The commands is of form [addr]X[options]

options
specific for different commands
X
single-letter comand
[addr]
X will only be applied to the matched lines by addr

Commands can be separated by semi-colon or newline.

  • Most commonly used command:
    • d: delete
    • D: Delete. delete line from pattern space until the first newline, and restart the cycle
    • p: print pattern buffer
    • P: print line from pattern space until first newline
    • =: print line number
    • n: (next) print pattern space, then replace with next line
    • N: append line from input file to pattern space
    • s/REGEXP/REPLACEMENT/FLAGS: if REGEXP is matched, the matched part is replaced by REPLACEMENT
      • REPLACEMENT:
        • \1-\9: refers to the capture group
        • &: refers to whole match
      • flag:
        • g: replace all matches
        • [N]: only replace N-th match
        • p: if substitution was made, print the new pattern space
        • w FILE: if substitution was made, write the result to FILE
        • I: case insensitive
  • Not so common:
    • a TEXT: append TEXT after a line. It actually even after the newline, starting a new line.
    • i TEXT: insert TEXT before a line, starting a new line.
    • b LABEL: branch unconditionally to LABEL
    • c TEXT: change line to TEXT
    • l: Print the pattern space in an unambiguous form. Print newline as '\n'.
    • #: begin a line comment
    • q [EXIT-CODE]: quit with code
    • { COMMANDS }: commands should be separated by ;, this allows share address.
    • r: read a file
    • w: write
    • b: branch
    • t: test
    • :label: label

4 Address

  • LINE: single line number
    • NUMBER: line start from 1
    • $: last line
    • FIRST~STEP: matches every STEP-th line starting with line FIRST
  • regular expression:
    • /REGEXP/:
    • /REGEXP/I: case insensitive
  • range:
    • LINE,LINE:
    • LINE,REGEXP: starting from LINE; REGEXP will check the following line, i.e. range span at least two lines.
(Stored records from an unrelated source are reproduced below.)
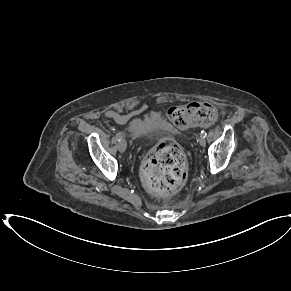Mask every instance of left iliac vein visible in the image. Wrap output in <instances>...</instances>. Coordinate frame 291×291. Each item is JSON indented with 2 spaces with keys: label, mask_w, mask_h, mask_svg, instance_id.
Masks as SVG:
<instances>
[{
  "label": "left iliac vein",
  "mask_w": 291,
  "mask_h": 291,
  "mask_svg": "<svg viewBox=\"0 0 291 291\" xmlns=\"http://www.w3.org/2000/svg\"><path fill=\"white\" fill-rule=\"evenodd\" d=\"M198 142H199V144H200L201 146H205V144H206V140H205V138L202 137V136H200V137L198 138Z\"/></svg>",
  "instance_id": "1"
}]
</instances>
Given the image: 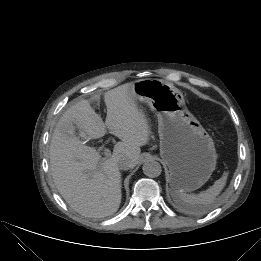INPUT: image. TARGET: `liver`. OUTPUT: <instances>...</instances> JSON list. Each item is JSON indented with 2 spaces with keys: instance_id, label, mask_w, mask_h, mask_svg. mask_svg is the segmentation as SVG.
<instances>
[{
  "instance_id": "6515ba94",
  "label": "liver",
  "mask_w": 261,
  "mask_h": 261,
  "mask_svg": "<svg viewBox=\"0 0 261 261\" xmlns=\"http://www.w3.org/2000/svg\"><path fill=\"white\" fill-rule=\"evenodd\" d=\"M133 83L123 84L104 94L105 123L91 103L99 97L84 99L71 106L60 118L50 144V170L54 184L77 213L101 218L114 214L121 203V173L118 162L128 159L132 167L139 162L141 146L148 143L149 121L132 94ZM97 139L106 128L121 142L110 158L102 159L94 147L85 145L74 134Z\"/></svg>"
}]
</instances>
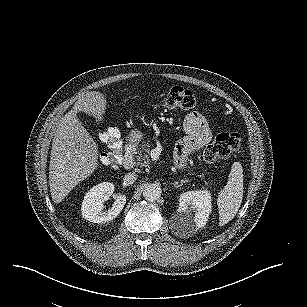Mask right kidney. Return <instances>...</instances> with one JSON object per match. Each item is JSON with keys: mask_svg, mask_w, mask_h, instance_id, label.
Listing matches in <instances>:
<instances>
[{"mask_svg": "<svg viewBox=\"0 0 307 307\" xmlns=\"http://www.w3.org/2000/svg\"><path fill=\"white\" fill-rule=\"evenodd\" d=\"M115 186L112 182H101L94 185L84 196L80 215L93 223H106L117 217L126 204V198L118 195L113 205L106 209L105 201L113 196Z\"/></svg>", "mask_w": 307, "mask_h": 307, "instance_id": "1", "label": "right kidney"}]
</instances>
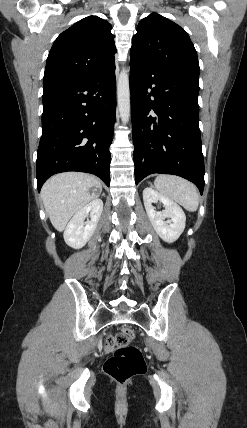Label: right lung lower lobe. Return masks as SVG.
I'll return each instance as SVG.
<instances>
[{
    "mask_svg": "<svg viewBox=\"0 0 247 428\" xmlns=\"http://www.w3.org/2000/svg\"><path fill=\"white\" fill-rule=\"evenodd\" d=\"M38 191L53 174L92 173L110 185L116 111L115 64L68 85L44 89Z\"/></svg>",
    "mask_w": 247,
    "mask_h": 428,
    "instance_id": "1",
    "label": "right lung lower lobe"
}]
</instances>
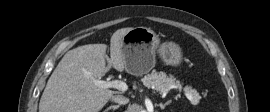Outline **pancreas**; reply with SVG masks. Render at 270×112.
Masks as SVG:
<instances>
[{
  "mask_svg": "<svg viewBox=\"0 0 270 112\" xmlns=\"http://www.w3.org/2000/svg\"><path fill=\"white\" fill-rule=\"evenodd\" d=\"M141 81L146 87L153 88L160 93L169 92L172 88L181 86L179 81H177L173 76H167L163 72L158 73L153 71L151 74L144 76ZM185 89L193 97L191 103L194 105L198 104L201 97L197 91L190 87H186Z\"/></svg>",
  "mask_w": 270,
  "mask_h": 112,
  "instance_id": "obj_1",
  "label": "pancreas"
}]
</instances>
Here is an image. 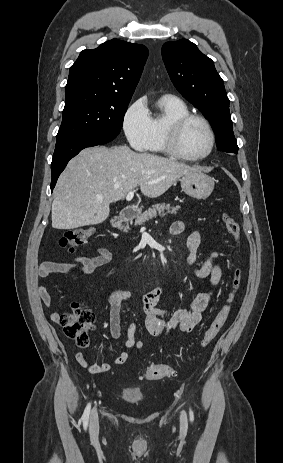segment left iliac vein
<instances>
[{
  "label": "left iliac vein",
  "mask_w": 283,
  "mask_h": 463,
  "mask_svg": "<svg viewBox=\"0 0 283 463\" xmlns=\"http://www.w3.org/2000/svg\"><path fill=\"white\" fill-rule=\"evenodd\" d=\"M181 427L183 429H186V427H187V417H186L185 411L181 412Z\"/></svg>",
  "instance_id": "1"
}]
</instances>
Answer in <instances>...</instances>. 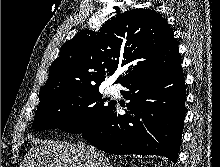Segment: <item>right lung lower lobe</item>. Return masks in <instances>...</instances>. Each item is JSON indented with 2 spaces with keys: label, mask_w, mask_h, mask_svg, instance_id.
Instances as JSON below:
<instances>
[{
  "label": "right lung lower lobe",
  "mask_w": 220,
  "mask_h": 167,
  "mask_svg": "<svg viewBox=\"0 0 220 167\" xmlns=\"http://www.w3.org/2000/svg\"><path fill=\"white\" fill-rule=\"evenodd\" d=\"M130 102L125 114L110 107L82 137L110 154L161 155L177 161L185 114V78L181 63L150 72L123 85Z\"/></svg>",
  "instance_id": "1"
}]
</instances>
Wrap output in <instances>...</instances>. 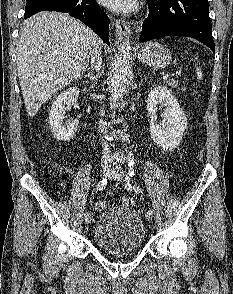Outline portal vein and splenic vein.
<instances>
[{
	"instance_id": "1",
	"label": "portal vein and splenic vein",
	"mask_w": 233,
	"mask_h": 294,
	"mask_svg": "<svg viewBox=\"0 0 233 294\" xmlns=\"http://www.w3.org/2000/svg\"><path fill=\"white\" fill-rule=\"evenodd\" d=\"M169 77H170V75L166 74V75L163 76V79L167 80V79H169Z\"/></svg>"
}]
</instances>
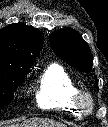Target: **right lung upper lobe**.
Listing matches in <instances>:
<instances>
[{
	"instance_id": "right-lung-upper-lobe-1",
	"label": "right lung upper lobe",
	"mask_w": 108,
	"mask_h": 127,
	"mask_svg": "<svg viewBox=\"0 0 108 127\" xmlns=\"http://www.w3.org/2000/svg\"><path fill=\"white\" fill-rule=\"evenodd\" d=\"M41 46V32L32 26L16 23L0 30V58L32 66Z\"/></svg>"
}]
</instances>
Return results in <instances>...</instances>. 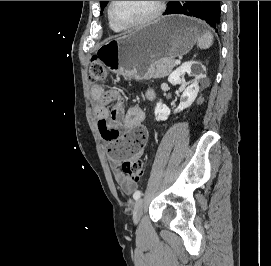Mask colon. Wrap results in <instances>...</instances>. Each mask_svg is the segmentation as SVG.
<instances>
[{"instance_id":"5ec220e1","label":"colon","mask_w":271,"mask_h":266,"mask_svg":"<svg viewBox=\"0 0 271 266\" xmlns=\"http://www.w3.org/2000/svg\"><path fill=\"white\" fill-rule=\"evenodd\" d=\"M107 72L98 62H92L89 67L88 77L91 82H99L105 79ZM122 172L131 180L138 182L143 175V164L139 159H130L123 162Z\"/></svg>"}]
</instances>
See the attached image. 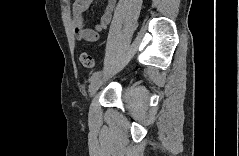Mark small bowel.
<instances>
[{
  "label": "small bowel",
  "mask_w": 239,
  "mask_h": 156,
  "mask_svg": "<svg viewBox=\"0 0 239 156\" xmlns=\"http://www.w3.org/2000/svg\"><path fill=\"white\" fill-rule=\"evenodd\" d=\"M91 0H75L72 5V23L75 36L82 41L95 42L98 40L99 33L110 23L112 12L115 8V0H108L103 8L100 20L89 28L84 23V13L89 8Z\"/></svg>",
  "instance_id": "1"
}]
</instances>
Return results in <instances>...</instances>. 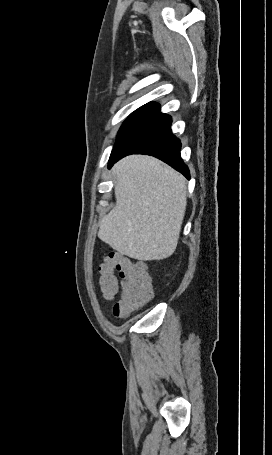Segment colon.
<instances>
[{"mask_svg": "<svg viewBox=\"0 0 272 455\" xmlns=\"http://www.w3.org/2000/svg\"><path fill=\"white\" fill-rule=\"evenodd\" d=\"M100 288L110 299L120 290L121 297L113 307V314L123 318L153 297L151 280L145 265L119 253L109 254L99 265ZM115 271L118 277L115 276Z\"/></svg>", "mask_w": 272, "mask_h": 455, "instance_id": "1", "label": "colon"}]
</instances>
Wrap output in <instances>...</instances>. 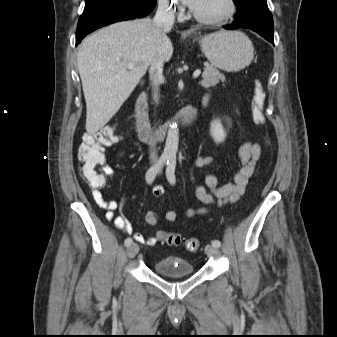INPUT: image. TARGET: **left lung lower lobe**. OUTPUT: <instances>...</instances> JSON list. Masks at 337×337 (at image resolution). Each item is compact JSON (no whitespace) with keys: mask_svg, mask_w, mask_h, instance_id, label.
I'll return each instance as SVG.
<instances>
[{"mask_svg":"<svg viewBox=\"0 0 337 337\" xmlns=\"http://www.w3.org/2000/svg\"><path fill=\"white\" fill-rule=\"evenodd\" d=\"M224 28L228 30H233L235 28H248L260 34L269 42L274 43L273 21H267L261 17L246 16L235 19L233 24L225 25Z\"/></svg>","mask_w":337,"mask_h":337,"instance_id":"left-lung-lower-lobe-1","label":"left lung lower lobe"}]
</instances>
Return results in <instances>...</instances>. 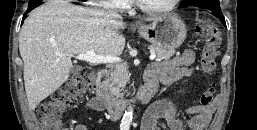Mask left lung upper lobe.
I'll return each mask as SVG.
<instances>
[{
    "label": "left lung upper lobe",
    "mask_w": 257,
    "mask_h": 130,
    "mask_svg": "<svg viewBox=\"0 0 257 130\" xmlns=\"http://www.w3.org/2000/svg\"><path fill=\"white\" fill-rule=\"evenodd\" d=\"M204 4V3H211V4H220L219 0H183L181 2V5H187V4Z\"/></svg>",
    "instance_id": "1"
}]
</instances>
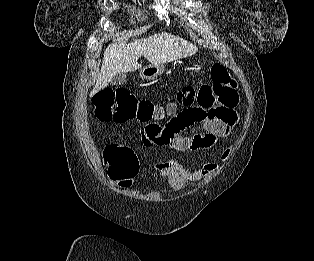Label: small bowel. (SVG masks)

LINE can be 0, in which case REGEXP is trying to matching start from beginning.
    • ADDR,+N: ADDR adn N lines following it.
    • ADDR,-N and the lines following until next line whose line number is multiple of N (this line is considered matched)
    • append ! to range will inverse it.

4.1 Regular expression

4.1.1 Basic and Extended RE

Basic Extended
\+ +
\? ?
\{I,J\} {I,J}
\(capture\) (capture)
\<alter> <alter>

alter is actually the vertical line.

4.1.2 Common

Bracket Expressions (can be used in both basic and extended RE) Put inside [[]] the following

  • :space:
  • :digit:
  • :alnum:
  • :alpha:
  • :lower:
  • :upper:

Extension

  • \w
  • \W
  • \b
  • \B
  • \s
  • §
  • \<
  • \>

5 examples

print

# add line numbers first,
# then use grep,
# then just print the number
cat -n file | grep 'PATTERN' | awk '{print $1}'
# the equilvalence
sed -n '/PATTERN/ =' file

substitute

s/pattern/&/ # '&' stands for the total match
# in extend mode(-E), can use \1 \2
s/(a)b/\1/
s//string/ # use the last run-time used pattern
s/xxx/xxx/g # substitute globally: all
# there will not be recursion. sed will not examine the generated string
s/loop/loop loop/g # will NOT run forever
s/xxx/xxx/2 # only substitute the second match
s/xxx/xxx/g2 # substitute 2,3,4,...
s/xxx/xxx/p # will print out even if -n is used
s/xxx/xxx/I p # ignore case; command can be used together
s/a/A/2pw /tmp/file # combine more

delete

# -i: make change to the original file
# /d: delete the line if match
sed -i '/@slice/d' $ClassName.java
sed -i 'g/@slice/d' xx.java # remove all
sed '/^$/d' # remove all empty lines
sed '11,$ d' # only output first 10 lines
sed '1,/^$/ d' # delete everything up to the first blank line.

6 Trouble Shooting

6.1 GNU sed on Mac

The sed version on Mac OS and GNU Linux are different. So, use gnu! On Mac, install

brew install gnu-sed

This will make a gsed command available. To write a cross platform script, use

echo "OSTYPE: " $OSTYPE
SED=sed
if [[ "$OSTYPE" == "linux-gnu" ]]; then
    SED=sed
elif [[ "$OSTYPE" == "darwin"* ]]; then
    SED=gsed
fi
$SED -E -e "460,$ s/REG[0-9]{1,2}//g" compress42.c.orig > compress42.bugsig.c

6.2 About the regular expression version

-E will enable extra features, such as:

  • a{1,2}

See re_format(7) for details.

There's no \d, so use [0-9] instead. The man page says [:digit:] can be used, but it seems not working.